START Extract to read
No Italics Necessary: Maps As Catalysts for Exploration

Maps:  They’re Really Invitations…

…each one offering new knowledge.  Or a route to conquer new lands.  Maps get at the fundamental question of “where is this place in relation to everything else I know?”  Or answering the question ‘what do I want?’ in the case of kings (actual and would be, wink, wink, nod, nod) and conquistadors seeking new lands to conquer.

My earliest encounter, as I remember, was with the colorful US state map puzzles in elementary school.  In figuring out the spatial relations of states borders with their identities, geography was revealed. Classroom globes and Nystrom pull-down maps gave me a sense of the scale of place.  It was also around that time when a subscription to the National Geographic magazine introduced maps with their rich colors and cultural details.  I also learned that Greenland is not larger than the African Continent once the Mercator Projection illusion was explained. 

Then came California State Automobile Association maps that guided my fledgling journeys from the nest as a newly licensed driver.  

Around that time, topographic maps of the Sierra became the next oracle at whose feet I spent hours in the off-season exploring potential backpacking adventures for the summer.  From learning how to use a compass for navigating crosscountry routes, and as I developed a love of sailing, marine charts taught me to read water the way the backpacker reads terrain and how a compass heading would get me safely from point A to B on land as well as water.  A collateral effect to marine maps was to avoid submerged hazards or wayward currents in the Central Coastal waterways of California, since boats with holes in the hull don’t float very well.  

There was a time that whenever traveling I went out of my way to find sources of maps whether at gas stations, visitor centers, bookstores, marinas, or any other map wielding enterprises I might encounter, anticipating yet another magically satisfying guide to my curiosity about the world.  

My favorite daydreaming map from ravenmaps.com

60/40 the “Golden Ratio”

Whenever I read about an unfamiliar place or see such a place in a YouTube video, or on television, or come up in conversation, I always seem to open Google Maps to see that place in the context of geography and topography.  It’s generally the story in the piece about the place that leads me to look up that particular spot.  As I’ve come to expect rapid change in the evolution of technology, Google Earth and Maps, presented a whole new way to satisfy my curiosity of a place.  I go to Google first to get the big picture.  I’m really trying to read a place, not just locate it.  I sort of see a 60/40 split between the context of a place and its location on a map.
END Extract to read
START Dataset entries
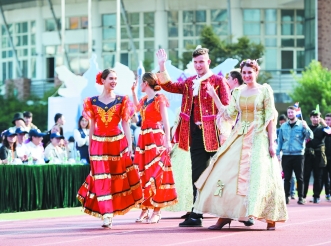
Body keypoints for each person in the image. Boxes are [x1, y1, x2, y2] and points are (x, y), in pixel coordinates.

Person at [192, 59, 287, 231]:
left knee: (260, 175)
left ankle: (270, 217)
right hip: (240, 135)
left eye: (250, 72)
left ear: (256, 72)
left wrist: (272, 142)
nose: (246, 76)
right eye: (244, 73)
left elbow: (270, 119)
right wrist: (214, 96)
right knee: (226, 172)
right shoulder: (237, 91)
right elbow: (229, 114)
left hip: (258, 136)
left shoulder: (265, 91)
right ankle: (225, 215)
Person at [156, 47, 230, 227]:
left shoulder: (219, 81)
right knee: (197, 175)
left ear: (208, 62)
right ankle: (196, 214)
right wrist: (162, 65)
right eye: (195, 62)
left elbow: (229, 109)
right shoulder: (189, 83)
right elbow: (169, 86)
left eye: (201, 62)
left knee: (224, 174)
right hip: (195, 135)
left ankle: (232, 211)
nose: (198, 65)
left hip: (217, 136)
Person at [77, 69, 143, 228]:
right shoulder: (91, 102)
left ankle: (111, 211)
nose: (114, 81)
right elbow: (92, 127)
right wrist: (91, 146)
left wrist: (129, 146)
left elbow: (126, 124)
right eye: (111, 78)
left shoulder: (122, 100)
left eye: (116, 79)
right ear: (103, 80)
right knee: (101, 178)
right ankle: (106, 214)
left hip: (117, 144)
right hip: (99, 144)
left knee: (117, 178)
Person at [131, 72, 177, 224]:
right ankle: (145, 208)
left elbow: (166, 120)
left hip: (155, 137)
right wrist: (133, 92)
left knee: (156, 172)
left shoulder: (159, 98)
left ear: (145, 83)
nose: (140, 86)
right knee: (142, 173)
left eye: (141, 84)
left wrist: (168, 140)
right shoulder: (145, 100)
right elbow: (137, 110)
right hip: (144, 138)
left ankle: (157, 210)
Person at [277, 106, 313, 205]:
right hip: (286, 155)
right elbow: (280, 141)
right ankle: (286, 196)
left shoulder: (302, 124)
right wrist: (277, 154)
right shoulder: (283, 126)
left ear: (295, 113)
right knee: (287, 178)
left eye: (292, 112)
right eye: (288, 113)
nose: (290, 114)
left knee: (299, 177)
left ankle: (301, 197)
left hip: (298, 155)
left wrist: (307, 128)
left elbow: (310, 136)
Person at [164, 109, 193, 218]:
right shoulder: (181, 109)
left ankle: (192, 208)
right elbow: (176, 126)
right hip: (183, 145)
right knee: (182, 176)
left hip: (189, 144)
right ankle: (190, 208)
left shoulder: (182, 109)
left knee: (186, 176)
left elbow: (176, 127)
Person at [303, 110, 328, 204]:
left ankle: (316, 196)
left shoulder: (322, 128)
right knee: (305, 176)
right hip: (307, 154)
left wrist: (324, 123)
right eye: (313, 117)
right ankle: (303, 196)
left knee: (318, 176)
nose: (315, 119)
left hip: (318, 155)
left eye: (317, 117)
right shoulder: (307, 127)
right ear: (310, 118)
END Dataset entries
START Dataset entries
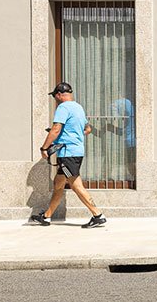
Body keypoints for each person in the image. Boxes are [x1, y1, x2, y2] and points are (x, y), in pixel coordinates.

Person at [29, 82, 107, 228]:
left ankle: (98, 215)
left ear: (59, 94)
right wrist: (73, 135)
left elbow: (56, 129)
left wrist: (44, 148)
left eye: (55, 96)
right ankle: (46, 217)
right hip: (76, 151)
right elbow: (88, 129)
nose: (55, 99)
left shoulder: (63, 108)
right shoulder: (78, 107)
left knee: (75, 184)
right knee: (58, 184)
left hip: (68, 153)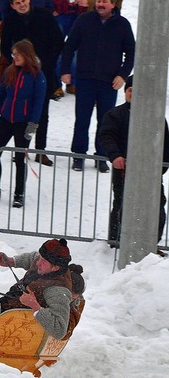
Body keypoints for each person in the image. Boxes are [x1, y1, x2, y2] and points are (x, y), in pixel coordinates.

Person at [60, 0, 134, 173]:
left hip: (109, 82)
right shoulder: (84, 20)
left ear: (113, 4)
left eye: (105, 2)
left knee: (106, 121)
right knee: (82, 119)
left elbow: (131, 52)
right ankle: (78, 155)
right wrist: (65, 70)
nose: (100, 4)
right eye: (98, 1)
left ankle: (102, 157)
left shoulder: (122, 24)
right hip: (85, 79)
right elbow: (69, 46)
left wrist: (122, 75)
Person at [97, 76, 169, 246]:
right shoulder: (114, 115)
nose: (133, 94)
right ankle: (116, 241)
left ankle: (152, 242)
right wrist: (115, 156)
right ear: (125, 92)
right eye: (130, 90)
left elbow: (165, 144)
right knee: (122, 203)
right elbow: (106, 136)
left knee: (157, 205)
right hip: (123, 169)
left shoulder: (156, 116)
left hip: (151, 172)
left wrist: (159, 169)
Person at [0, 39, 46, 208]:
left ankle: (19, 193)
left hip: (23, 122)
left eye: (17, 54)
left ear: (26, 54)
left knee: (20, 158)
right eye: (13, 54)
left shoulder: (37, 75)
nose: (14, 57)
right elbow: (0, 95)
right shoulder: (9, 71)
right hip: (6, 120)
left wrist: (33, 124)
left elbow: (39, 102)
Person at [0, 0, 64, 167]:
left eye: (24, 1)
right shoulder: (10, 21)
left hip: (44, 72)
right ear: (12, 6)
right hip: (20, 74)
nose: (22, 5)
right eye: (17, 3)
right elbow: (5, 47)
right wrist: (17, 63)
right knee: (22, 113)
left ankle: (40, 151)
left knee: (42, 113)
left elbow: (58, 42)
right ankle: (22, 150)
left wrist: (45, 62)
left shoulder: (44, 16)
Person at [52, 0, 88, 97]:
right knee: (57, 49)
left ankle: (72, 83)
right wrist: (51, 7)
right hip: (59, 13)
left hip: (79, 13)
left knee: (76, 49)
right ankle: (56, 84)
END Dataset entries
### Assigned task
Answer these questions about the essay on maps above:
(a) What maps guided the writer's first trips as a newly licensed driver?
(b) Which magazine subscription introduced maps with rich colors and cultural details?
(c) What split does the writer see between the context of a place and its location on a map?

### Answer to this problem
(a) California State Automobile Association maps
(b) National Geographic
(c) A 60/40 split